According to the China Nonferrous Metals News, since the end of March, as sentiment in the precious and non-ferrous metals markets has improved, coupled with tightening supply from the mining sector and a recovery in demand, the central level of zinc prices has gradually risen. LME zinc futures have rebounded to levels close to the highs seen at the end of January this year, whilst SHFE zinc futures have recovered to above RMB24,000 per ton.
On the supply side, relevant data indicates that global zinc ore production in February stood at 964,300 tons, a month-on-month decrease of 2.8%; cumulative production for January–February reached 1,956,000 tons, representing a slight year-on-year increase of 3.5%. Affected by geopolitical conflicts, processing fees for imported zinc ore have fallen rapidly. As of last week, the imported zinc concentrate TC index had fallen to -$28.5 per dry ton, whereas at the end of February the index stood at over $20 per dry ton.
Although domestic mines are gradually resuming production, smelters are actively snapping up domestic ore driven by economic considerations due to tightening supplies of imported ore. At the same time, supplementary revenue from by-products has bolstered smelters’ demand for raw materials, leading to widespread reductions in processing fees for domestic ore across the country. In April, the national average processing fee for domestic ore fell to RMB1,250 per metric ton of metal. As of the end of March, smelters’ raw material inventories stood at 286,000 metric tons of metal, with a stock-to-days ratio of 20.6 days, a significant decline from February.
In February, global refined zinc production stood at 1.0465 million tons, a month-on-month decrease of approximately 8%, resulting in a monthly surplus of 49,600 tons; for January–February, the cumulative surplus was 28,000 tons. Following the disruption to shipping lanes through the Strait of Hormuz, European zinc smelters have not yet implemented large-scale production cuts, but rising energy prices have further strengthened cost-side support. In the first three months of this year, China’s zinc ingot output reached 1.839 million tons, a year-on-year increase of 4.1%. Although zinc ore processing fees remain low, the persistently high price of the by-product sulphuric acid has provided a significant boost to smelters’ profits; consequently, their production enthusiasm remains high, and the likelihood of large-scale production cuts is low. In the short term, sulphuric acid prices are expected to remain at elevated levels. In April, some smelters will undergo routine maintenance, though the impact is expected to be limited.
Since late March, the pace of refined zinc destocking in the domestic market has slowed. The latest data shows that total zinc inventories on the Shanghai Futures Exchange (SHFE) stand at 146,100 tons, with warehouse receipts at 101,300 tons; both figures are higher than the levels recorded during the same period over the past three years. Spot supply remains relatively ample, with spot prices in Shanghai, Guangdong and Tianjin trading at a slight discount.
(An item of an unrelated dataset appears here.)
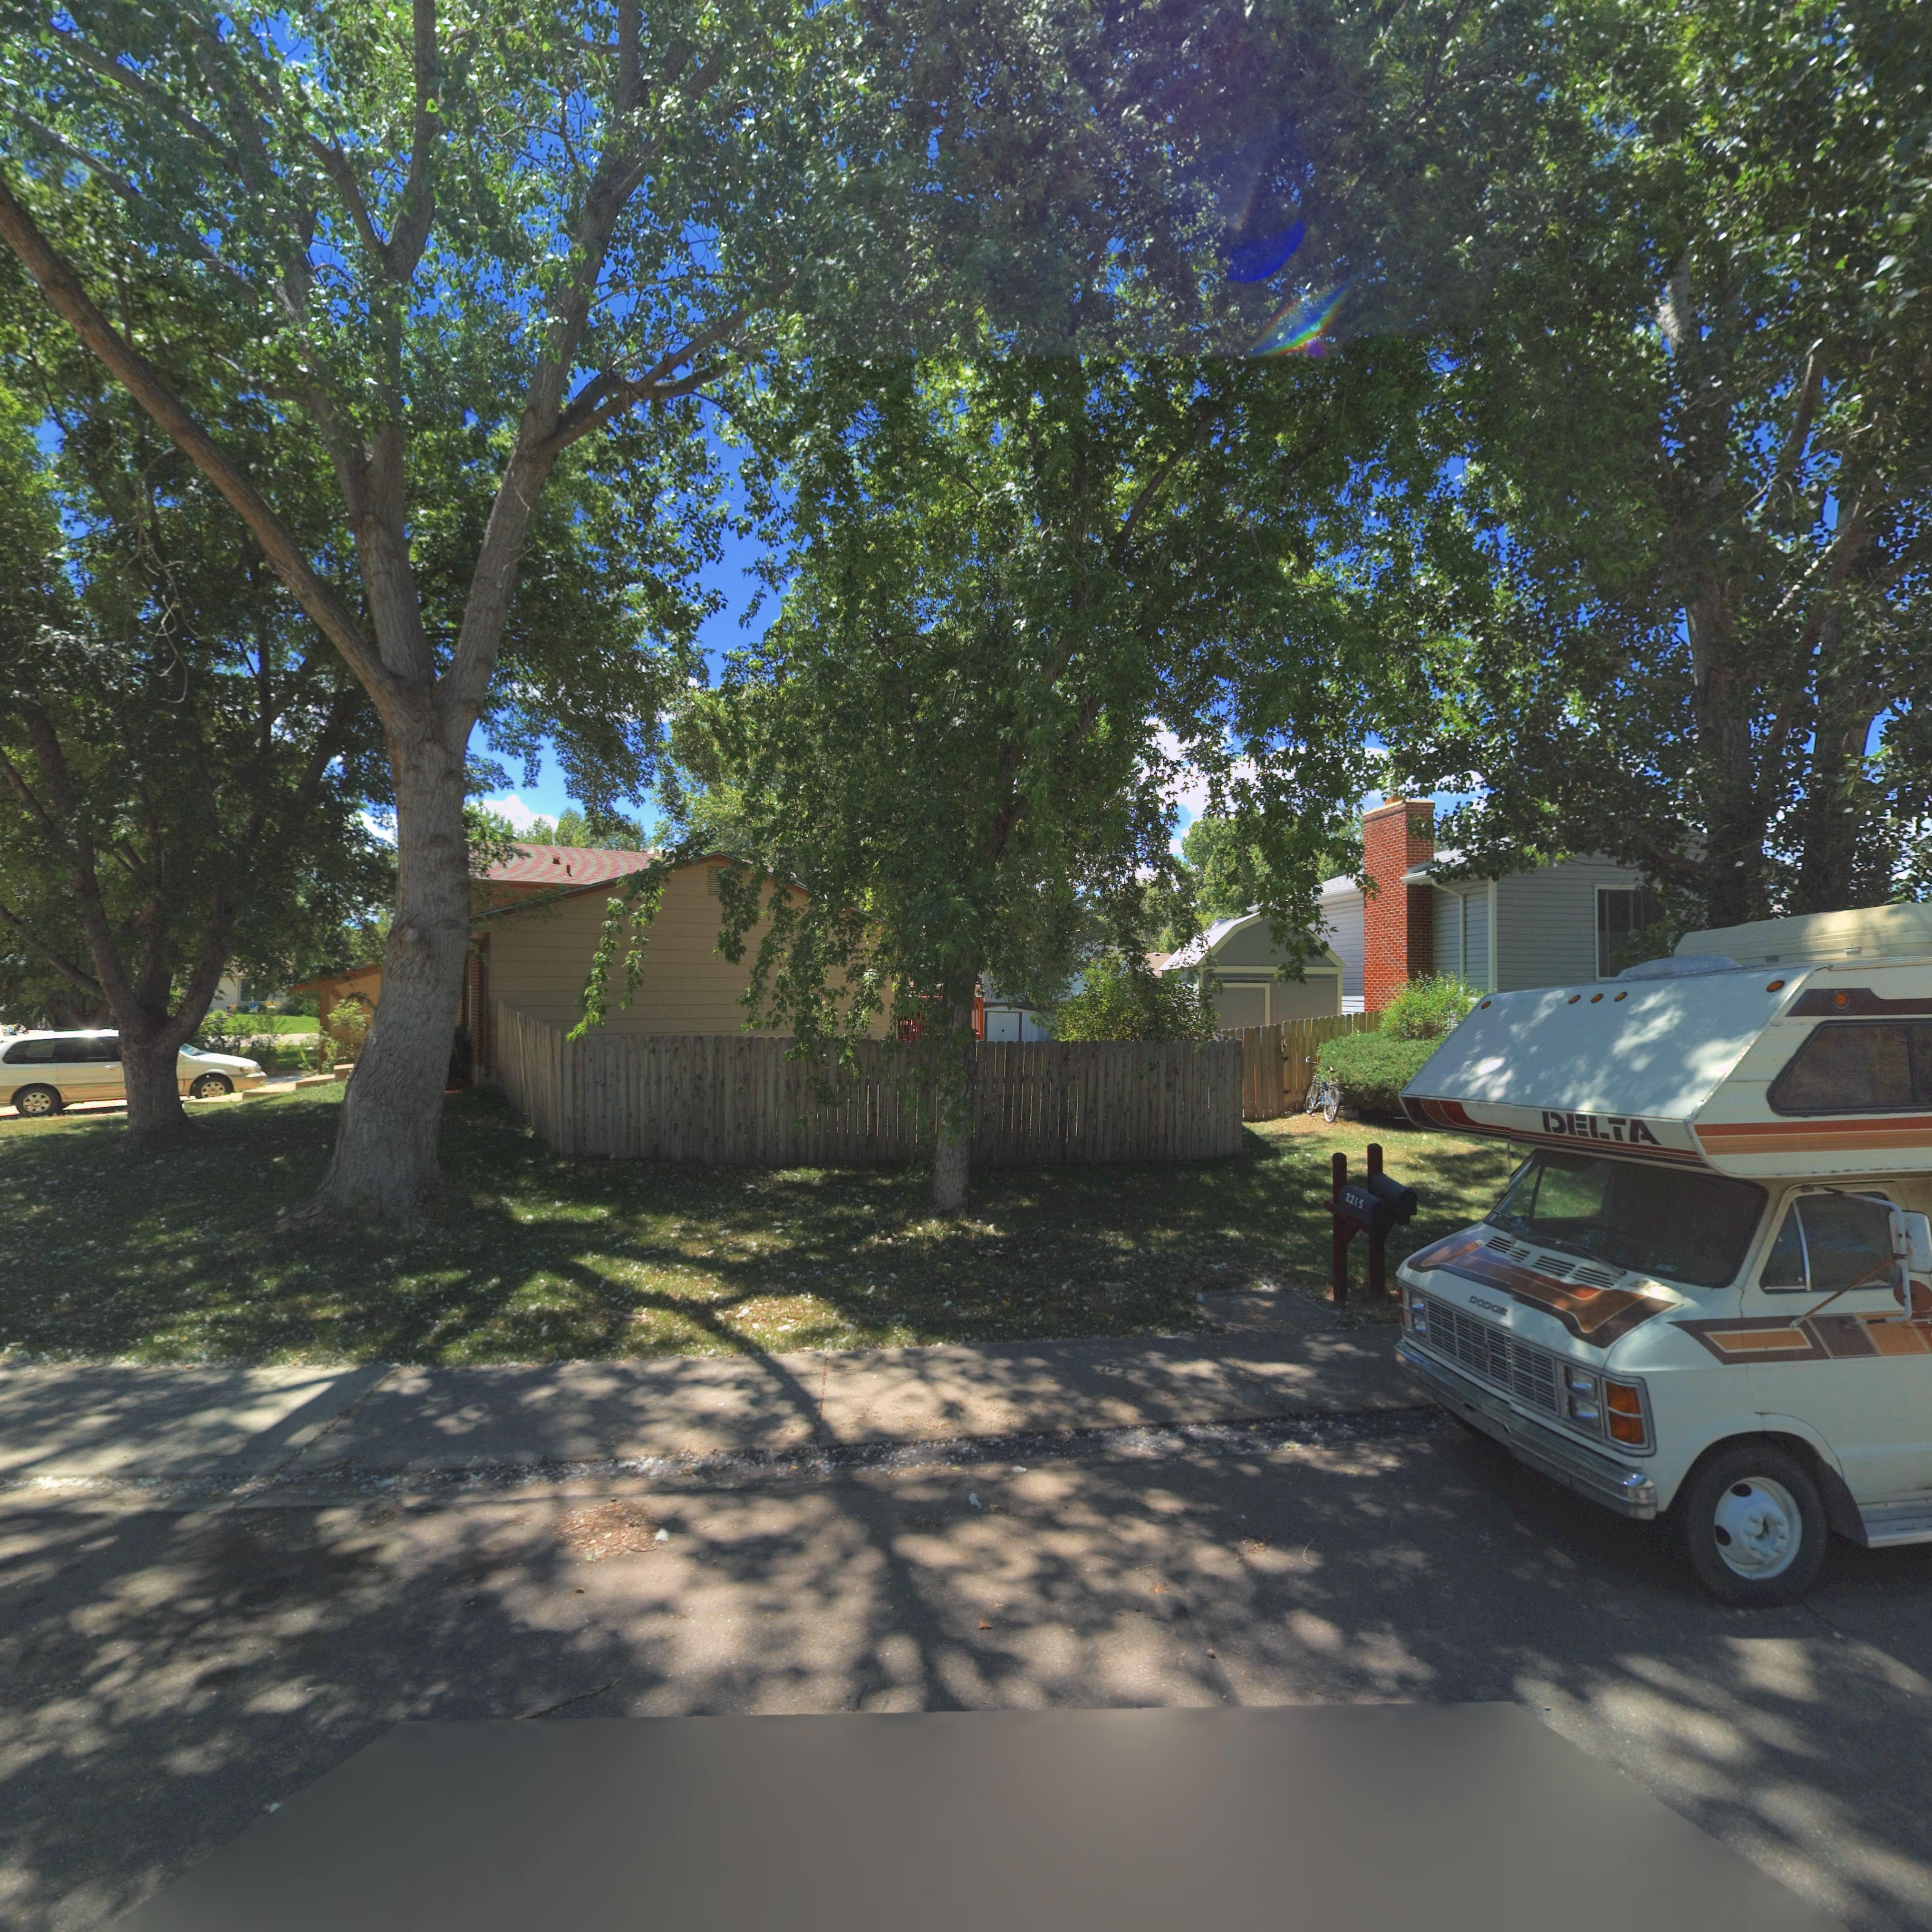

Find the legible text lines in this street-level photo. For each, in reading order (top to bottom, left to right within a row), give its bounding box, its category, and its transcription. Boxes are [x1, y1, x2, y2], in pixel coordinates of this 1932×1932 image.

However, LME zinc inventories have continued to decline since mid-March, with overall inventory levels remaining low. Spot prices for 0–3-month contracts are trading at a slight discount, indicating a slight tightening of overseas supply.
Since April, operating rates at primary zinc processing enterprises have remained high. Last week, galvanized pipe manufacturers largely resumed full-capacity production; demand for telecommunications tower orders remained robust; and export orders for transport, telecommunications towers and profiles performed well, whilst major manufacturers in the die-cast zinc alloy and zinc oxide sectors maintained stable order volumes. Regarding end-user demand, from January to March, the cumulative year-on-year decline in new housing construction area narrowed, whilst infrastructure investment grew by 8.9% year-on-year. In April, production schedules for air conditioners, refrigerators and washing machines saw a slight year-on-year decline, though an improvement is expected in May. In the first three months of this year, growth in automobile production and sales fell short of expectations. Affected by a high base effect and the policy halving the purchase tax on new energy vehicles, automobile production and sales in March fell by 3% and 0.6% year-on-year respectively. Specifically, new energy vehicle production fell by 3.6% year-on-year, whilst sales rose by 1.2% year-on-year.
Overall, geopolitical tensions will continue to disrupt the market, and attention must be paid to shifts in sentiment within the non-ferrous metals market. In terms of supply and demand, tight supplies of imported ore have led to strong demand from smelters for domestic ore, with processing fees for domestic ore remaining at low levels. Supported by the price of by-product sulphuric acid, domestic smelters currently have no significant plans to cut production. Domestic refined zinc inventories have remained largely unchanged, whilst overseas market supplies are showing signs of tightening. Downstream demand has generally been favourable, with supply and demand dynamics providing some support for zinc prices.